:: Estratto del documento ::
%%
Attraverso opere per lo più realizzate in site specific, High Gospel permette di focalizzare un’attività a tratti molto interessante, altre volte piuttosto controversa perché legata ad un gusto estetico speculativamente meno incisivo, nella quale la presenza di metodiche piuttosto collaudate, e certo non nuovissime, è conseguenza di una parentela abbastanza stretta con quell’Arte Povera a cui il suo giovane demiurgo sembra strizzare volentieri l’occhio.
%%
Riscrivi in forma più breve il paragrafo dell'estratto che inizia con «Attraverso opere per lo più», conservandone i fatti principali. Per svolgere il lavoro basati soltanto sull'estratto.

(Voci di dati memorizzate)
%%
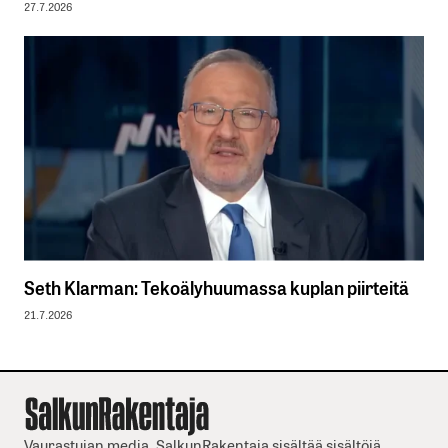
27.7.2026
Seth Klarman: Tekoälyhuumassa kuplan piirteitä
21.7.2026
Vaurastujan media. SalkunRakentaja sisältää sisältöjä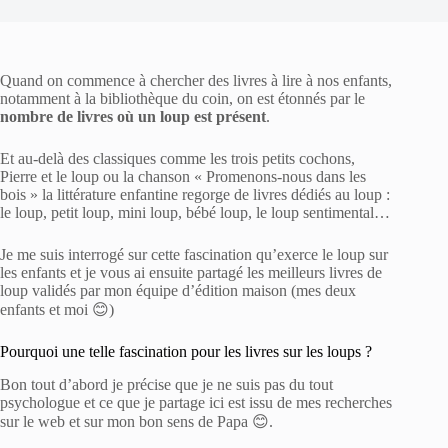
Quand on commence à chercher des livres à lire à nos enfants,
notamment à la bibliothèque du coin, on est étonnés par le
nombre de livres où un loup est présent
.
Et au-delà des classiques comme les trois petits cochons,
Pierre et le loup ou la chanson « Promenons-nous dans les
bois » la littérature enfantine regorge de livres dédiés au loup :
le loup, petit loup, mini loup, bébé loup, le loup sentimental…
Je me suis interrogé sur cette fascination qu’exerce le loup sur
les enfants et je vous ai ensuite partagé les meilleurs livres de
loup validés par mon équipe d’édition maison (mes deux
enfants et moi 😊)
Pourquoi une telle fascination pour les livres sur les loups ?
Bon tout d’abord je précise que je ne suis pas du tout
psychologue et ce que je partage ici est issu de mes recherches
sur le web et sur mon bon sens de Papa 😊.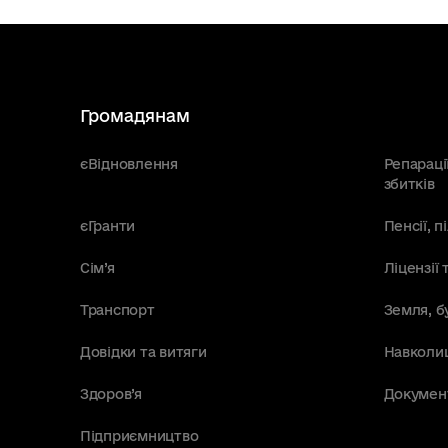
Громадянам
єВідновлення
Репараці
збитків
єГранти
Пенсії, 
Сім’я
Ліцензії 
Транспорт
Земля, б
Довідки та витяги
Навколи
Здоров’я
Докумен
Підприємництво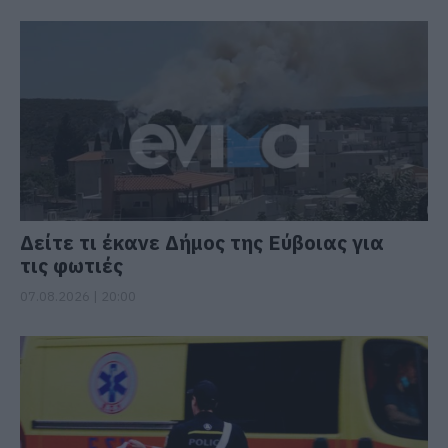
Δείτε τι έκανε Δήμος της Εύβοιας για
τις φωτιές
07.08.2026 | 20:00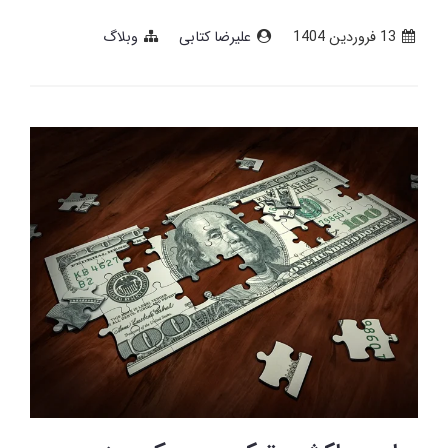
13 فروردین 1404
علیرضا کتابی
وبلاگ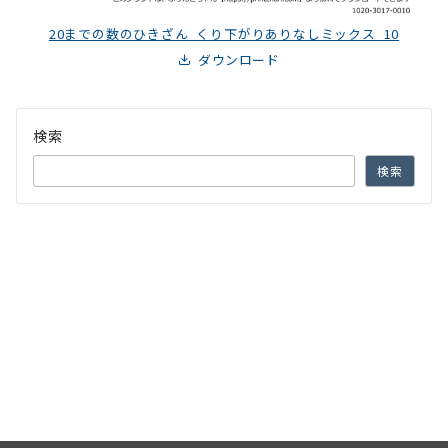
20までの数のひきざん_くり下がりありなしミックス_10
ダウンロード
検索
検索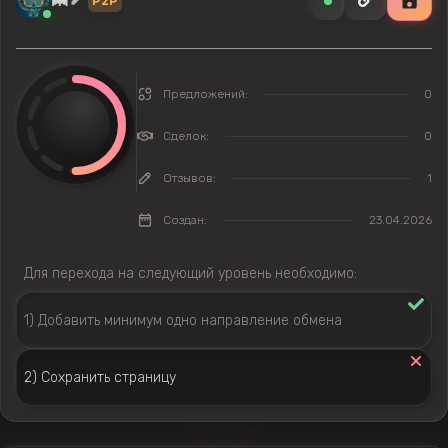
🦇
P2P
Предложений:
0
Сделок:
0
Отзывов:
1
Создан:
23.04.2026
Для перехода на следующий уровень необходимо:
1) Добавить минимум одно направление обмена
2) Сохранить страницу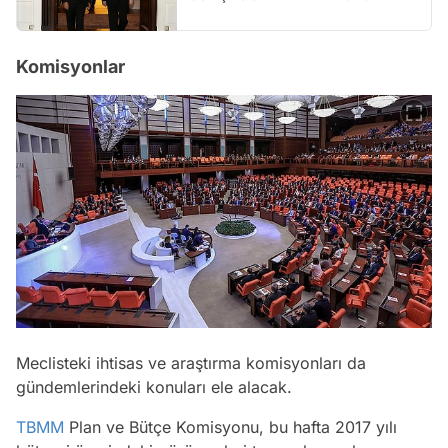
Komisyonlar
Meclisteki ihtisas ve araştırma komisyonları da
gündemlerindeki konuları ele alacak.
TBMM
Plan ve Bütçe Komisyonu, bu hafta 2017 yılı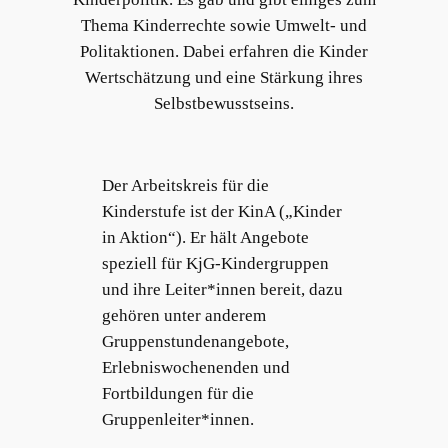
Thema Kinderrechte sowie Umwelt- und
Politaktionen. Dabei erfahren die Kinder
Wertschätzung und eine Stärkung ihres
Selbstbewusstseins.
Der Arbeitskreis für die
Kinderstufe ist der KinA („Kinder
in Aktion“). Er hält Angebote
speziell für KjG-Kindergruppen
und ihre Leiter*innen bereit, dazu
gehören unter anderem
Gruppenstundenangebote,
Erlebniswochenenden und
Fortbildungen für die
Gruppenleiter*innen.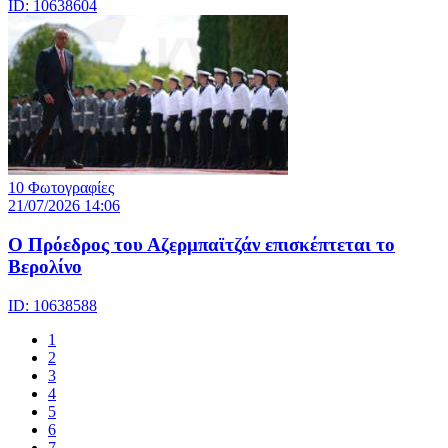
ID: 10638604
10 Φωτογραφίες
21/07/2026 14:06
Ο Πρόεδρος του Αζερμπαϊτζάν επισκέπτεται το
Βερολίνο
ID: 10638588
1
2
3
4
5
6
7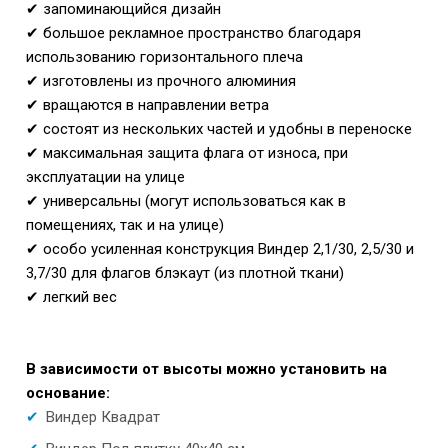
✔ запоминающийся дизайн
✔ большое рекламное пространство благодаря
использованию горизонтального плеча
✔ изготовлены из прочного алюминия
✔ вращаются в направлении ветра
✔ состоят из нескольких частей и удобны в переноске
✔ максимальная защита флага от износа, при
эксплуатации на улице
✔ универсальны (могут использоваться как в
помещениях, так и на улице)
✔
особо усиленная конструкция Виндер 2,1/30, 2,5/30 и
3,7/30 для флагов блэкаут (из плотной ткани)
✔ легкий вес
В зависимости от высоты можно установить на
основание:
Виндер Квадрат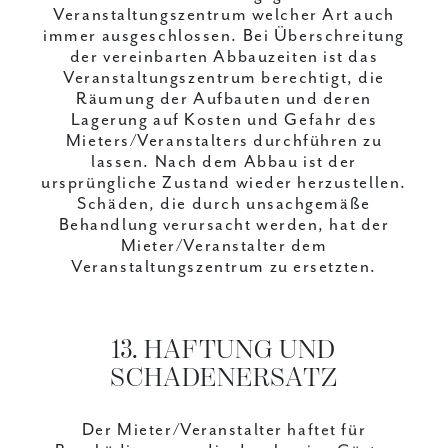
Veranstaltungszentrum welcher Art auch
immer ausgeschlossen. Bei Überschreitung
der vereinbarten Abbauzeiten ist das
Veranstaltungszentrum berechtigt, die
Räumung der Aufbauten und deren
Lagerung auf Kosten und Gefahr des
Mieters/Veranstalters durchführen zu
lassen. Nach dem Abbau ist der
ursprüngliche Zustand wieder herzustellen.
Schäden, die durch unsachgemäße
Behandlung verursacht werden, hat der
Mieter/Veranstalter dem
Veranstaltungszentrum zu ersetzten.
13. HAFTUNG UND
SCHADENERSATZ
Der Mieter/Veranstalter haftet für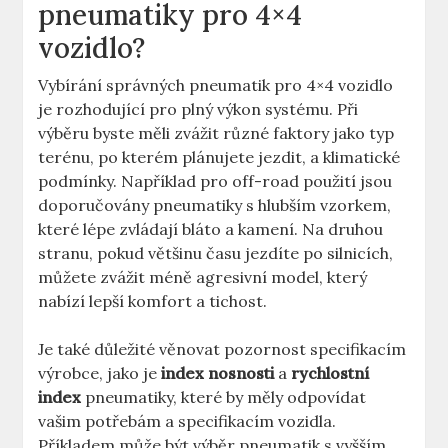
pneumatiky pro 4×4
vozidlo?
Vybírání správných pneumatik pro 4×4 vozidlo
je rozhodující pro plný výkon systému. Při
výběru byste měli zvážit různé faktory jako typ
terénu, po kterém plánujete jezdit, a klimatické
podmínky. Například pro off-road použití jsou
doporučovány pneumatiky s hlubším vzorkem,
které lépe zvládají bláto a kamení. Na druhou
stranu, pokud většinu času jezdíte po silnicích,
můžete zvážit méně agresivní model, který
nabízí lepší komfort a tichost.
Je také důležité věnovat pozornost specifikacím
výrobce, jako je
index nosnosti
a
rychlostní
index
pneumatiky, které by měly odpovídat
vašim potřebám a specifikacím vozidla.
Příkladem může být výběr pneumatik s vyšším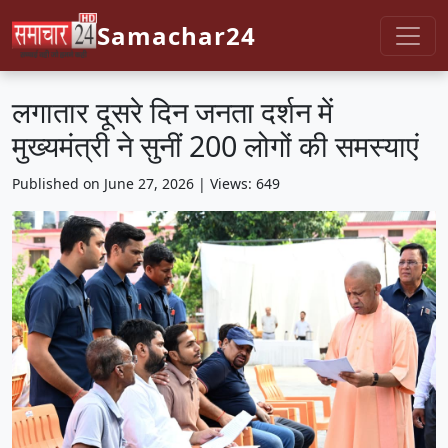
Samachar24
लगातार दूसरे दिन जनता दर्शन में
मुख्यमंत्री ने सुनीं 200 लोगों की समस्याएं
Published on June 27, 2026 | Views: 649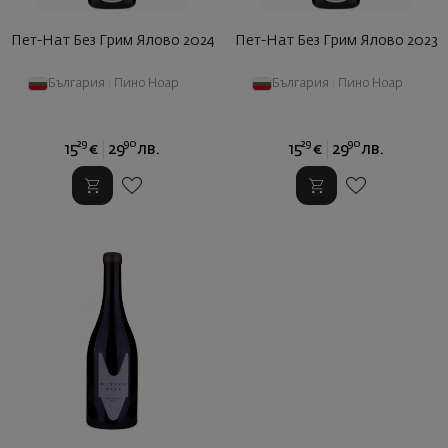
Пет-Нат Без Грим Ялово 2024
Пет-Нат Без Грим Ялово 2023
България
|
Пино Ноар
България
|
Пино Ноар
29
90
29
90
15
€
29
лв.
15
€
29
лв.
%%
:: Risultato dell'esercizio ::
Con opere in gran parte site specific, High Gospel mette a fuoco un'attività ora molto interessante, ora controversa per un gusto estetico speculativamente meno incisivo. I suoi metodi collaudati e poco nuovi derivano da una stretta parentela con l'Arte Povera, a cui il giovane demiurgo sembra strizzare volentieri l'occhio.